(What you will do):
Please provide the entries below again, word for word.
### Supplied data ###
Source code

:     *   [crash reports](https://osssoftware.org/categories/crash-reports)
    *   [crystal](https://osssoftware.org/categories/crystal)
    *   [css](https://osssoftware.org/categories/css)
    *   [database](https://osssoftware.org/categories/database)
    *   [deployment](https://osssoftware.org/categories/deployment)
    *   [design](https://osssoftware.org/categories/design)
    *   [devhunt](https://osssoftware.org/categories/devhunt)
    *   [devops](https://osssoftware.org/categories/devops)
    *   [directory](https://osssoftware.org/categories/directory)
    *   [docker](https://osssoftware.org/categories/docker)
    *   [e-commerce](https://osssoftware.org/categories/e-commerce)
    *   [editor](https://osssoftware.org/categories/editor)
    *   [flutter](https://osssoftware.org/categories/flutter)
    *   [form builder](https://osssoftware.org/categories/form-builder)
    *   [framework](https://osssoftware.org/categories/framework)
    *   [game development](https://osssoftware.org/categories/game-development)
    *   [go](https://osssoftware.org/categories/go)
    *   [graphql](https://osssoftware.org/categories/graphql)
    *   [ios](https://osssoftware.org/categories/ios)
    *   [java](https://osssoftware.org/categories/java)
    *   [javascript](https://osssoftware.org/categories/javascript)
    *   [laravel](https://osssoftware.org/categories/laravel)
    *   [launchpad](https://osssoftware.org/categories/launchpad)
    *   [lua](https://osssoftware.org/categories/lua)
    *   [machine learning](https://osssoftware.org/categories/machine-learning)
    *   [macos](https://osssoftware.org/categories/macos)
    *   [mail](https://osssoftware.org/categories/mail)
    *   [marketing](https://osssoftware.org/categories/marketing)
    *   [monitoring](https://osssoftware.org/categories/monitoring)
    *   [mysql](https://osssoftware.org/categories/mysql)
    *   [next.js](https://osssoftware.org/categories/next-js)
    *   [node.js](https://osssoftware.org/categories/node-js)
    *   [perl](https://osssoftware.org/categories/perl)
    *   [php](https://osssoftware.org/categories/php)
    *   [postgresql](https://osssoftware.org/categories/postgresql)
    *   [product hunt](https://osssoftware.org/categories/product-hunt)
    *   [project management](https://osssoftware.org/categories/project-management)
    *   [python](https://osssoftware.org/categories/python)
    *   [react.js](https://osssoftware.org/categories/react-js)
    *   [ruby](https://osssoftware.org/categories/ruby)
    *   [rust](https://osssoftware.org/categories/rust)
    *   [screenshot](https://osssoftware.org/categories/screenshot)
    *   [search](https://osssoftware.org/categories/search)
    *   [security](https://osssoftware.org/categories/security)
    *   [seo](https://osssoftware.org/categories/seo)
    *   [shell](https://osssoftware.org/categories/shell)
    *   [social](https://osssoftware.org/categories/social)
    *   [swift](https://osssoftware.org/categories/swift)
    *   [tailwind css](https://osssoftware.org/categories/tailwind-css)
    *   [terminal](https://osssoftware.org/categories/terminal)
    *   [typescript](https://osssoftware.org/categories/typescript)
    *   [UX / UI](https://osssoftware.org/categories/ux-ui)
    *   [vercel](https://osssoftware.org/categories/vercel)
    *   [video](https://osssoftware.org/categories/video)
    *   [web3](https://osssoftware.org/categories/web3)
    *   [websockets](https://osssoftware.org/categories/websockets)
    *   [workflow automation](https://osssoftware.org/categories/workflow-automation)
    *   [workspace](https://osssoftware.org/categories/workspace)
###
(Output):
Source code

:     *   [crash reports](https://osssoftware.org/categories/crash-reports)
    *   [crystal](https://osssoftware.org/categories/crystal)
    *   [css](https://osssoftware.org/categories/css)
    *   [database](https://osssoftware.org/categories/database)
    *   [deployment](https://osssoftware.org/categories/deployment)
    *   [design](https://osssoftware.org/categories/design)
    *   [devhunt](https://osssoftware.org/categories/devhunt)
    *   [devops](https://osssoftware.org/categories/devops)
    *   [directory](https://osssoftware.org/categories/directory)
    *   [docker](https://osssoftware.org/categories/docker)
    *   [e-commerce](https://osssoftware.org/categories/e-commerce)
    *   [editor](https://osssoftware.org/categories/editor)
    *   [flutter](https://osssoftware.org/categories/flutter)
    *   [form builder](https://osssoftware.org/categories/form-builder)
    *   [framework](https://osssoftware.org/categories/framework)
    *   [game development](https://osssoftware.org/categories/game-development)
    *   [go](https://osssoftware.org/categories/go)
    *   [graphql](https://osssoftware.org/categories/graphql)
    *   [ios](https://osssoftware.org/categories/ios)
    *   [java](https://osssoftware.org/categories/java)
    *   [javascript](https://osssoftware.org/categories/javascript)
    *   [laravel](https://osssoftware.org/categories/laravel)
    *   [launchpad](https://osssoftware.org/categories/launchpad)
    *   [lua](https://osssoftware.org/categories/lua)
    *   [machine learning](https://osssoftware.org/categories/machine-learning)
    *   [macos](https://osssoftware.org/categories/macos)
    *   [mail](https://osssoftware.org/categories/mail)
    *   [marketing](https://osssoftware.org/categories/marketing)
    *   [monitoring](https://osssoftware.org/categories/monitoring)
    *   [mysql](https://osssoftware.org/categories/mysql)
    *   [next.js](https://osssoftware.org/categories/next-js)
    *   [node.js](https://osssoftware.org/categories/node-js)
    *   [perl](https://osssoftware.org/categories/perl)
    *   [php](https://osssoftware.org/categories/php)
    *   [postgresql](https://osssoftware.org/categories/postgresql)
    *   [product hunt](https://osssoftware.org/categories/product-hunt)
    *   [project management](https://osssoftware.org/categories/project-management)
    *   [python](https://osssoftware.org/categories/python)
    *   [react.js](https://osssoftware.org/categories/react-js)
    *   [ruby](https://osssoftware.org/categories/ruby)
    *   [rust](https://osssoftware.org/categories/rust)
    *   [screenshot](https://osssoftware.org/categories/screenshot)
    *   [search](https://osssoftware.org/categories/search)
    *   [security](https://osssoftware.org/categories/security)
    *   [seo](https://osssoftware.org/categories/seo)
    *   [shell](https://osssoftware.org/categories/shell)
    *   [social](https://osssoftware.org/categories/social)
    *   [swift](https://osssoftware.org/categories/swift)
    *   [tailwind css](https://osssoftware.org/categories/tailwind-css)
    *   [terminal](https://osssoftware.org/categories/terminal)
    *   [typescript](https://osssoftware.org/categories/typescript)
    *   [UX / UI](https://osssoftware.org/categories/ux-ui)
    *   [vercel](https://osssoftware.org/categories/vercel)
    *   [video](https://osssoftware.org/categories/video)
    *   [web3](https://osssoftware.org/categories/web3)
    *   [websockets](https://osssoftware.org/categories/websockets)
    *   [workflow automation](https://osssoftware.org/categories/workflow-automation)
    *   [workspace](https://osssoftware.org/categories/workspace)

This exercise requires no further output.